One glimpse at the final medal table, seen here on the walls of the BBC's Media Village in White City, shows the full extent of our "sporting excellence". We didn't just beat the rest of the world, we thrashed them. We won almost as many medals as the rest of the world put together (perhaps because, at that time, only 23 nice upstanding countries with decent chaps got invited). We won all the gold medals in the lawn tennis and the boxing and the yachting and the rowing. We won the football and the hockey and the polo and the tug-of-war. And we were the only country to enter the Racquets competition, so not surprisingly we won that too. Bit suspicious, innit?
The 1908 Olympics started on April 27th and ended as late as October 31st. That's a whole six months of intermittent sporting activities, from the opening Racquets event at the Queens Club to the closing banquet at the Holborn Restaurant. All of the athletics events were crammed into a few summer weeks at the new White City stadium, but the rest were spread out across the year in a not terribly coordinated way.
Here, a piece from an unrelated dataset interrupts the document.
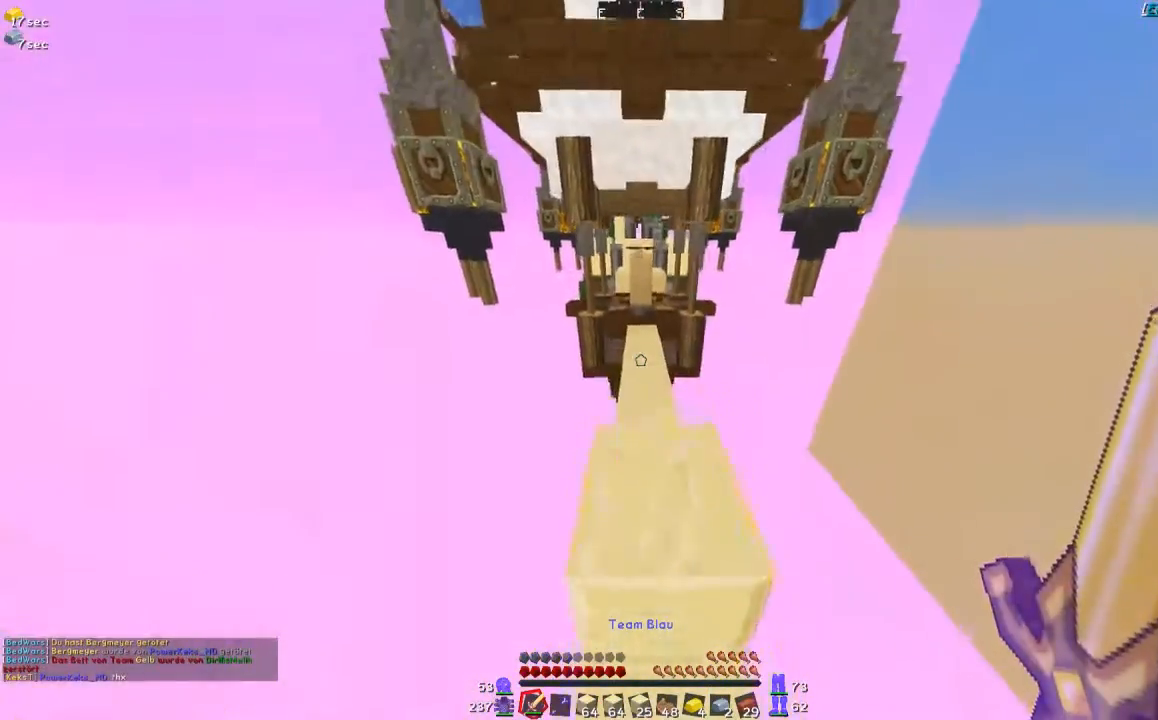
{"keys": [], "mouse": [], "events": [[483, "w", "up"]]}
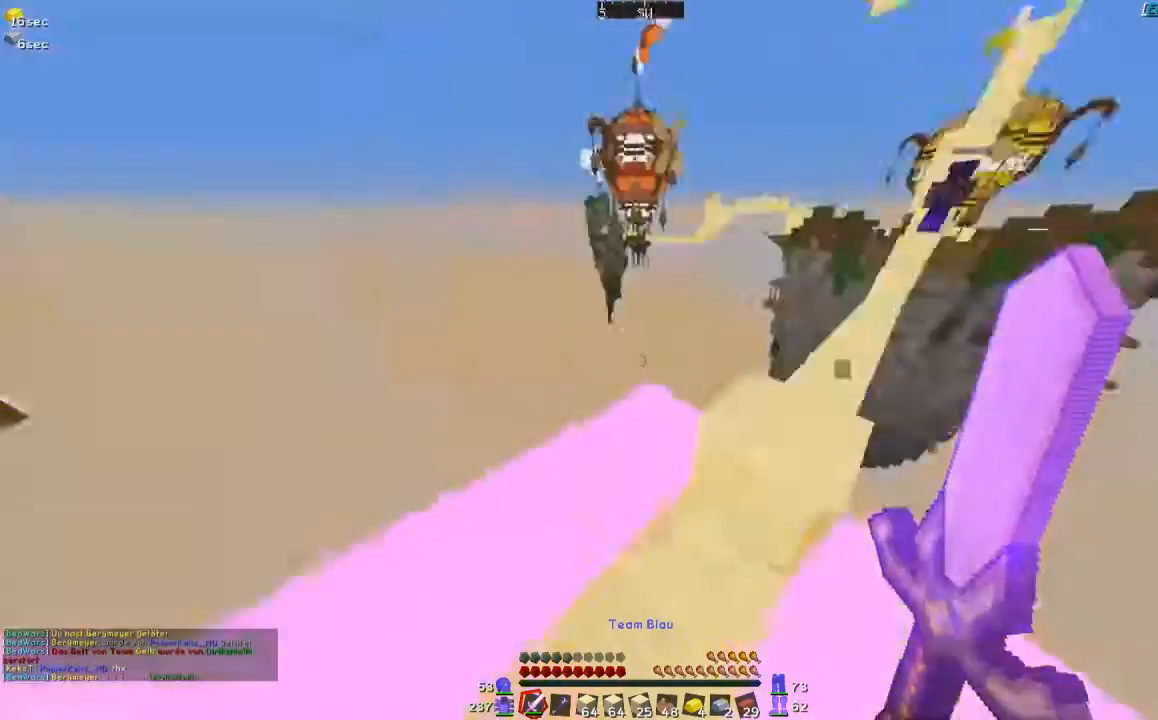
{"keys": [], "mouse": [], "events": []}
No problem if you're the home country and live a few miles up the road, but rather more difficult for foreign teams in an era before international jet travel.
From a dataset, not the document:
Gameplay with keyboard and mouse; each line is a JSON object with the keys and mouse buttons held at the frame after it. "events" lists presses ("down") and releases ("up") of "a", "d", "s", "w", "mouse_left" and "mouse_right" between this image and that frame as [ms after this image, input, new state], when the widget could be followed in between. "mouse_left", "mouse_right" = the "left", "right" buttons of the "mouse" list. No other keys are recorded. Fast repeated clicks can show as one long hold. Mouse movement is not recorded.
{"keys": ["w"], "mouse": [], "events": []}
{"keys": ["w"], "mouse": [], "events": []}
1908 Olympic events not held at White City April: Rackets (Queen's Club) May: Tennis (Queen's Club) June: Polo (Hurlingham) July: Lawn Tennis (Wimbledon), Shooting (Bisley & Uxendon), Rowing (Henley), Yachting (Ryde) August: Yachting (Clyde), Motor boats (Southampton Water) October: Boxing (Clerkenwell), Skating (Knightsbridge)
And another rather dodgy thing. All the organisers and officials at all of the 1908 events were British. No doubt we thought we were just being helpful, not requiring the rest of the world to muck in on home turf, but this decision did leave the competition open to a certain amount of bias. And nowhere was this more evident that in the rowing events at Henley. These were organised by the local boatclub - the oldest rowing club in the world, the Leander. Their stewards were concerned that anyone who'd practised on the course before the Games began might have an unfair advantage, so they banned all foreign teams from advance training on the Thames. They also observed that the Belgian eight had won races at the Henley Royal Regatta for the two previous years, so they banned the 'over-experienced' Belgians outright. And, unbelievably, the Belgians agreed. But the Leander team had no such qualms about their own experience. They entered the 1908 rowing competition on behalf of the UK and, having practised umpteen times on their local river, went on to win gold with considerable ease. So much for British sportsmanship.
You can see one of these dubious gold medals on display in Henley's fascinating River and Rowing Museum. They've also got a blade from the same race, inscribed with the names of the eight victorious oarsmen, and a rather ornate commemorative programme. No mention of an apology from the Leander club, however.
The Olympic regatta returned to Henley in 1948, and once again Team GB was victorious (but this time deservedly so). The museum has the winning coxless pair's boat on display, as propelled to victory by Hugh Laurie's dad. And they're also lucky enough to have Redgrave and Pinsent's winning coxless four from the Sydney Games in 2000 , complete with aerodynamic prow and stuck-down Adidas trainers. I wonder if we stand any chance of coming away with a similar haul of medals when the Olympic Regatta arrives downriver in Eton in 2012. Without deliberately biasing all the arrangements again, I suspect not.